The acting was uniformly good, but special note goes to Maria de Medeiros who played Anais Nin. As she works primarily in French films, I had never seen her before. She uses her huge dark eyes and facial expresses so well, that just a glance conveys layers of meaning. She's the focal point of every scene, in spite of the larger and more voluptuous Uma Thurman. And that's exactly what the director intended.
Some might find this film slow as the drama and tension is just about the people, not about world events or outside influence. However, it manages to create a time and a place and people that influenced the literary world as well as the mores of future generations.

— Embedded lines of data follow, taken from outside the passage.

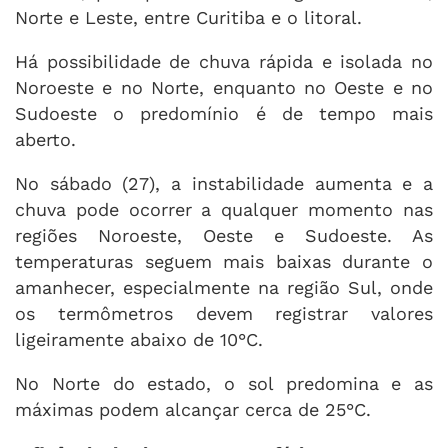
Norte e Leste, entre Curitiba e o litoral.
Há possibilidade de chuva rápida e isolada no
Noroeste e no Norte, enquanto no Oeste e no
Sudoeste o predomínio é de tempo mais
aberto.
No sábado (27), a instabilidade aumenta e a
chuva pode ocorrer a qualquer momento nas
regiões Noroeste, Oeste e Sudoeste. As
temperaturas seguem mais baixas durante o
amanhecer, especialmente na região Sul, onde
os termômetros devem registrar valores
ligeiramente abaixo de 10°C.
No Norte do estado, o sol predomina e as
máximas podem alcançar cerca de 25°C.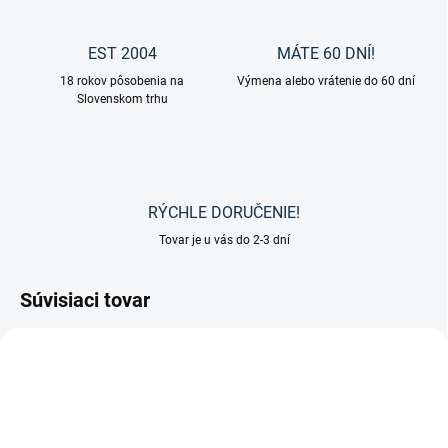
EST 2004
MÁTE 60 DNÍ!
18 rokov pôsobenia na
Výmena alebo vrátenie do 60 dní
Slovenskom trhu
RÝCHLE DORUČENIE!
Tovar je u vás do 2-3 dní
Súvisiaci tovar
VÝPREDAJ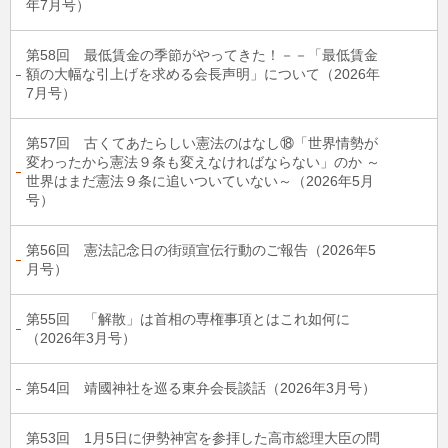
年7月号）
第58回 最低賃金の季節がやってきた！－－「最低賃金
額の大幅な引上げを求める会長声明」について（2026年
7月号）
第57回 古くてあたらしい憲法のはなし⑱「世界情勢が
変わったから憲法９条も変えなければならない」のか ～
世界はまだ憲法９条に追いついていない～（2026年5月
号）
第56回 憲法記念日の街頭宣伝行動のご報告（2026年5
月号）
第55回 「解散」は首相の専権事項とはこれ如何に
（2026年3月号）
第54回 靖國神社を巡る東弁会長談話（2026年3月号）
第53回 1月5日に伊勢神宮を参拝した高市総理大臣の問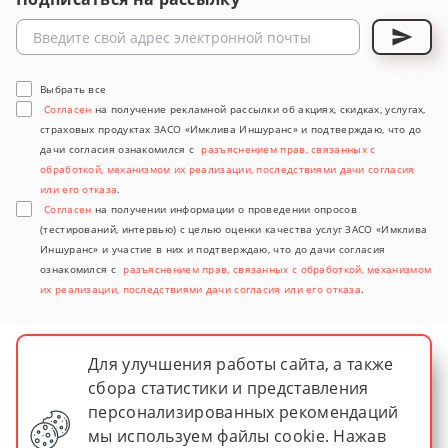
Выбрать все
Согласен
на получение рекламной рассылки об акциях, скидках, услугах,
страховых продуктах ЗАСО «Имклива Иншуранс» и подтверждаю, что до
дачи согласия ознакомился с
разъяснением прав, связанных с
обработкой, механизмом их реализации, последствиями дачи согласия
или его отказа
.
Согласен
на получении информации о проведении опросов
(тестирований, интервью) с целью оценки качества услуг ЗАСО «Имклива
Иншуранс» и участие в них и подтверждаю, что до дачи согласия
ознакомился с
разъяснением прав, связанных с обработкой, механизмом
их реализации, последствиями дачи согласия или его отказа
.
Для улучшения работы сайта, а также
сбора статистики и представления
персонализированных рекомендаций
мы используем файлы cookie. Нажав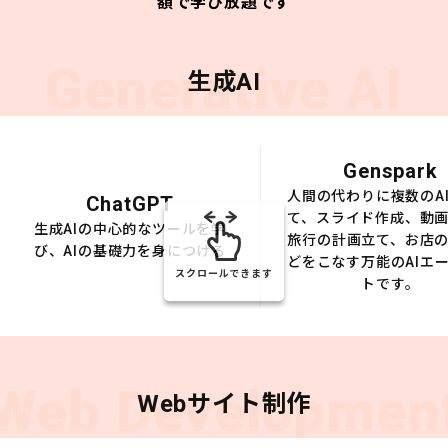
額で学び放題です
Generative AI
生成AI
Genspark
人間の代わりに複数のA
ChatGPT
て、スライド作成、動
生成AIの中心的なツールを学
旅行の計画立て、お店
び、AIの基礎力を身につける
どをこなす万能のAIエ
スクロールできます
トです。
Web Developmen
Webサイト制作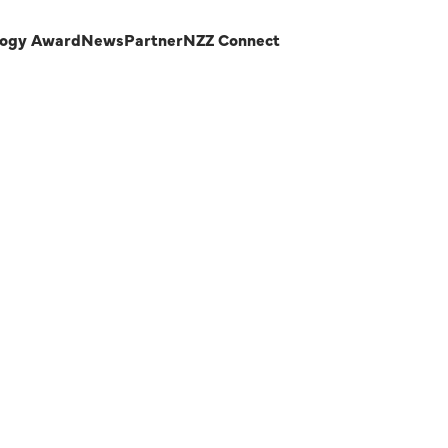
logy Award
News
Partner
NZZ Connect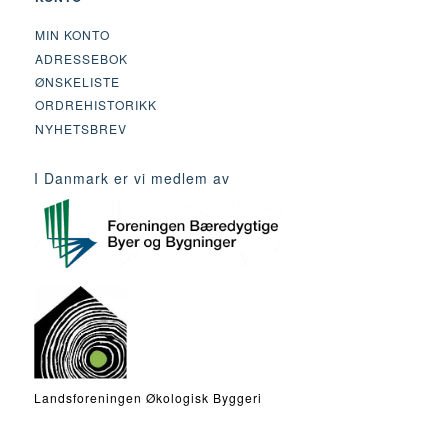
MIN KONTO
ADRESSEBOK
ØNSKELISTE
ORDREHISTORIKK
NYHETSBREV
I Danmark er vi medlem av
Landsforeningen Økologisk Byggeri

HENRY MILLER ACCORDING TO ANAIS NIN
At least two movies of Philip Kaufman will stay in movie history, THE RIGHT STUFF and HENRY & JUNE. Produced by Philip Kaufman's son, co-written with his wife Rose Kaufman, HENRY & JUNE is a family affair. One could say that it is a european movie filmed in an american manner. Don't get me wrong, it's a compliment !
Fred Ward as Henry Miller, portuguese actress Maria de Medeiros as Anais Nin and Uma Thurman as the woman inspiring the two writers, Richard E. Grant and Kevin Spacey in smaller parts, the whole cast gives a superb performance. Don't expect pornographic scenes in HENRY & JUNE, sex is more suggested than showed. Philip Kaufman is interested in the relation between Henry and Anais and doesn't follow Henry Miller in his multiple adventures in Paris' brothels.

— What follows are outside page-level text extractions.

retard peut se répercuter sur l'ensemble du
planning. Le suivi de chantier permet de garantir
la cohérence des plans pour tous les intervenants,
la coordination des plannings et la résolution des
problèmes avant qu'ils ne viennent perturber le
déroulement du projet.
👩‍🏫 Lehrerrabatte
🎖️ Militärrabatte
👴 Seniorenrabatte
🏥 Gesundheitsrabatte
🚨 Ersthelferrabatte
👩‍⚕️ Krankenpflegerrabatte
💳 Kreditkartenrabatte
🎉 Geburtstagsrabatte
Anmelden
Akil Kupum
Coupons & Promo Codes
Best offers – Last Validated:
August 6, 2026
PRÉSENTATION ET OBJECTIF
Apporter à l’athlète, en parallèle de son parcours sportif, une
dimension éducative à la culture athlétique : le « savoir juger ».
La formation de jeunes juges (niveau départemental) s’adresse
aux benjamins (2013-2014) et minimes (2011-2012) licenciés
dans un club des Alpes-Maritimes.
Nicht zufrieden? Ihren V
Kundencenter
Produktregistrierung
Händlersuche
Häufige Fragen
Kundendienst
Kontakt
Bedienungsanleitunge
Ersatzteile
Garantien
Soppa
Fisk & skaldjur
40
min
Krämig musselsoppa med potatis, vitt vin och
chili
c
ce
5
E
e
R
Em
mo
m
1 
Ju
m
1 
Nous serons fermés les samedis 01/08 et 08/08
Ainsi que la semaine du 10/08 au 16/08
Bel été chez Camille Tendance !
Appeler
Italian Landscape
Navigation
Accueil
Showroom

Henry Miller lives in a Paris that Federico Fellini could have created : enjoy this carnaval full of fellinian faces or Henry Miller's neighbors (you can recognize among them french clown Pierre Etaix in one of his last performances). Philip Kaufman has recreated the Paris which was the center of such movies as Marcel Carné's LES ENFANTS DU PARADIS or LE JOUR SE LEVE. Poetic realism was the name of this french movement of the 1935-1945 period.

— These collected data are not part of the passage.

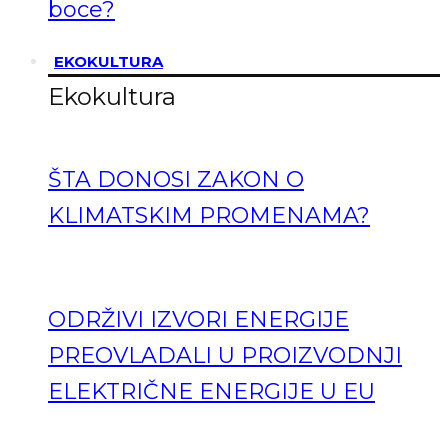
boce?
EKOKULTURA
Ekokultura
ŠTA DONOSI ZAKON O
KLIMATSKIM PROMENAMA?
ODRŽIVI IZVORI ENERGIJE
PREOVLADALI U PROIZVODNJI
ELEKTRIČNE ENERGIJE U EU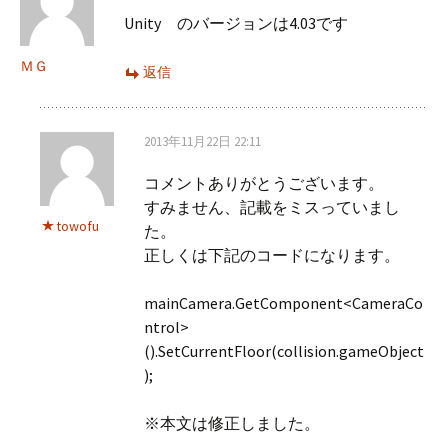
Unity のバージョンは4.03です
ＭＧ
返信
2013年11月22日 22:11
コメントありがとうございます。
すみません、記載をミスっていまし
towofu
た。
正しくは下記のコードになります。
mainCamera.GetComponent<CameraCo
ntrol>
().SetCurrentFloor(collision.gameObject
);
※本文は修正しました。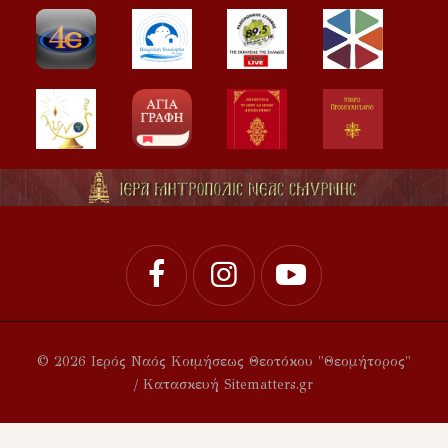
© 2026 Ιερός Ναός Κοιμήσεως Θεοτόκου "Θεομήτορος"
/ Κατασκευή Sitematters.gr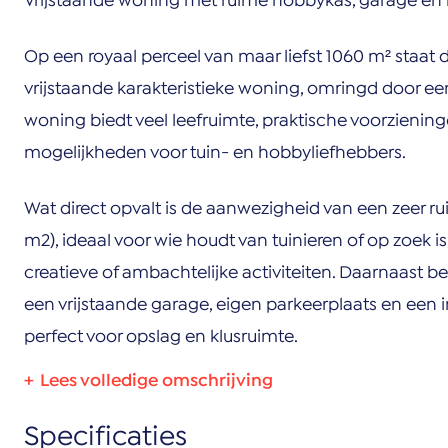
Vrijstaande woning met ruime hobbykas, garage en 
Op een royaal perceel van maar liefst 1060 m² staat d
vrijstaande karakteristieke woning, omringd door een 
woning biedt veel leefruimte, praktische voorzienin
mogelijkheden voor tuin- en hobbyliefhebbers.
Wat direct opvalt is de aanwezigheid van een zeer r
m2), ideaal voor wie houdt van tuinieren of op zoek is
creatieve of ambachtelijke activiteiten. Daarnaast be
een vrijstaande garage, eigen parkeerplaats en een 
perfect voor opslag en klusruimte.
Indeling:
Specificaties
Begane grond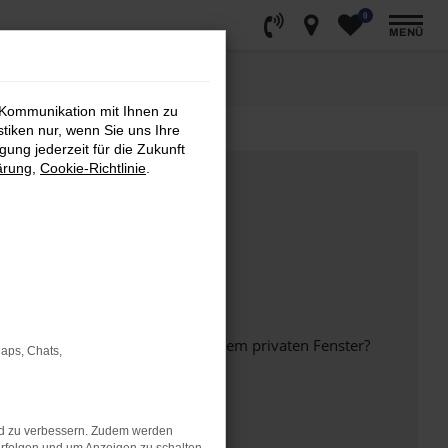
0
MENÜ
 Kommunikation mit Ihnen zu
stiken nur, wenn Sie uns Ihre
ung jederzeit für die Zukunft
ärung
,
Cookie-Richtlinie
.
inem anderen Browser oder in einem privaten Fenster?
Maps, Chats,
nd zu verbessern. Zudem werden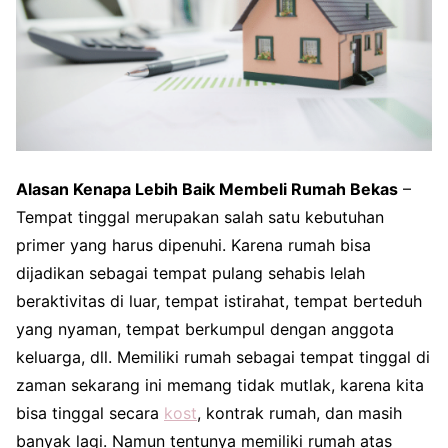
Alasan Kenapa Lebih Baik Membeli Rumah Bekas
–
Tempat tinggal merupakan salah satu kebutuhan
primer yang harus dipenuhi. Karena rumah bisa
dijadikan sebagai tempat pulang sehabis lelah
beraktivitas di luar, tempat istirahat, tempat berteduh
yang nyaman, tempat berkumpul dengan anggota
keluarga, dll. Memiliki rumah sebagai tempat tinggal di
zaman sekarang ini memang tidak mutlak, karena kita
bisa tinggal secara
kost
, kontrak rumah, dan masih
banyak lagi. Namun tentunya memiliki rumah atas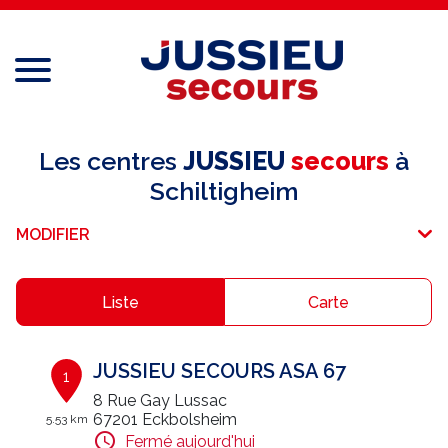
Menu
Réseau national
Les centres
JUSSIEU
secours
à
Schiltigheim
Services aux professionnels
MODIFIER
Services aux particuliers
Recrutement
Liste
Carte
Espace adhérent
JUSSIEU SECOURS ASA 67
1
E-paiement
8 Rue Gay Lussac
67201 Eckbolsheim
5.53 km
Une question ?
Fermé aujourd'hui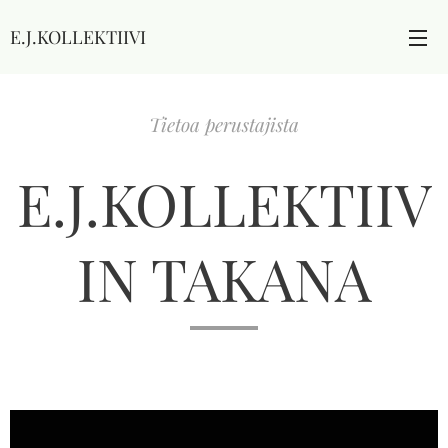
E.J.KOLLEKTIIVI
Tietoa perustajista
E.J.KOLLEKTIIV
IN TAKANA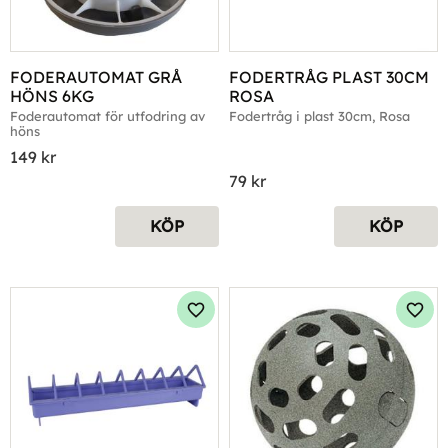
FODERAUTOMAT GRÅ 
FODERTRÅG PLAST 30CM 
HÖNS 6KG
ROSA
Foderautomat för utfodring av 
Fodertråg i plast 30cm, Rosa
höns
149
kr
79
kr
KÖP
KÖP
Lägg till i favoriter
Lägg 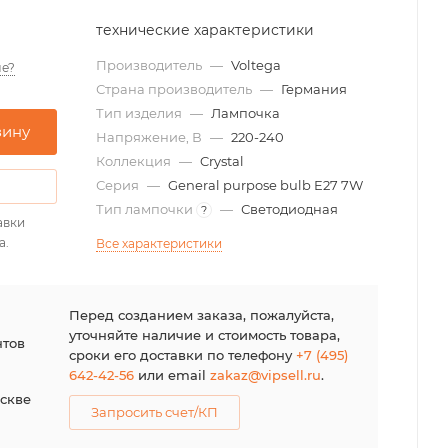
технические характеристики
Производитель
—
Voltega
е?
Страна производитель
—
Германия
Тип изделия
—
Лампочка
зину
Напряжение, В
—
220-240
Коллекция
—
Crystal
Серия
—
General purpose bulb E27 7W
Тип лампочки
—
Светодиодная
?
авки
а.
Все характеристики
я
Перед созданием заказа, пожалуйста,
уточняйте наличие и стоимость товара,
нтов
сроки его доставки по телефону
+7 (495)
642-42-56
или email
zakaz@vipsell.ru
.
оскве
Запросить счет/КП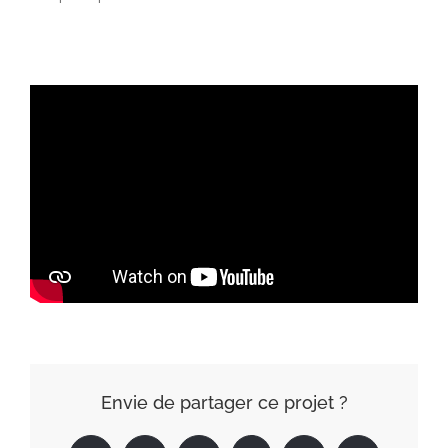
Envie de partager ce projet ?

Average extra-features but over the top audio and video transfers.
A DVD for your library.
Literate Passion
One of the most underrated movies of the 90s. (It also marks a disappointing moment when the studio _could_ have backed up an NC-17 film not porn but meant for _real_ adults....but caved to puritanism instead). The top two reasons to see it are the performances of Maria de Medeiros as Anais Nin (it's almost a reincarnation) and Uma Thurman as June, two of the sexiest, most intelligent, passionate portrayals of women in recent cinema. Forget Thelma and Louise -- these two are a combustible pair. Fred Ward's performance as Henry Miller, too low-key, is pretty much lost in the shuffle, without any of the dynamic magnetism Miller had in spades. The movie explores the nature of desire, infatuation, obsession, and real love, and is pretty faithful to the actual events -- but some elements (such as the significance of June's puppet Count Bruga, made for her by her lesbian lover, Jean) are lost in the translation to the screen. For people bored to tears by the dichotomy of soulless porn on the one hand and Hollywood mush on the other, this is an intelligent and _sexy_ movie. Two lovely companion books are Anais Nin's diary "Henry and June," on which the movie was based, and Nin's and Miller's unexpurgated letters, "A Literate Passion." That title sums up both their lives and the movie based on them.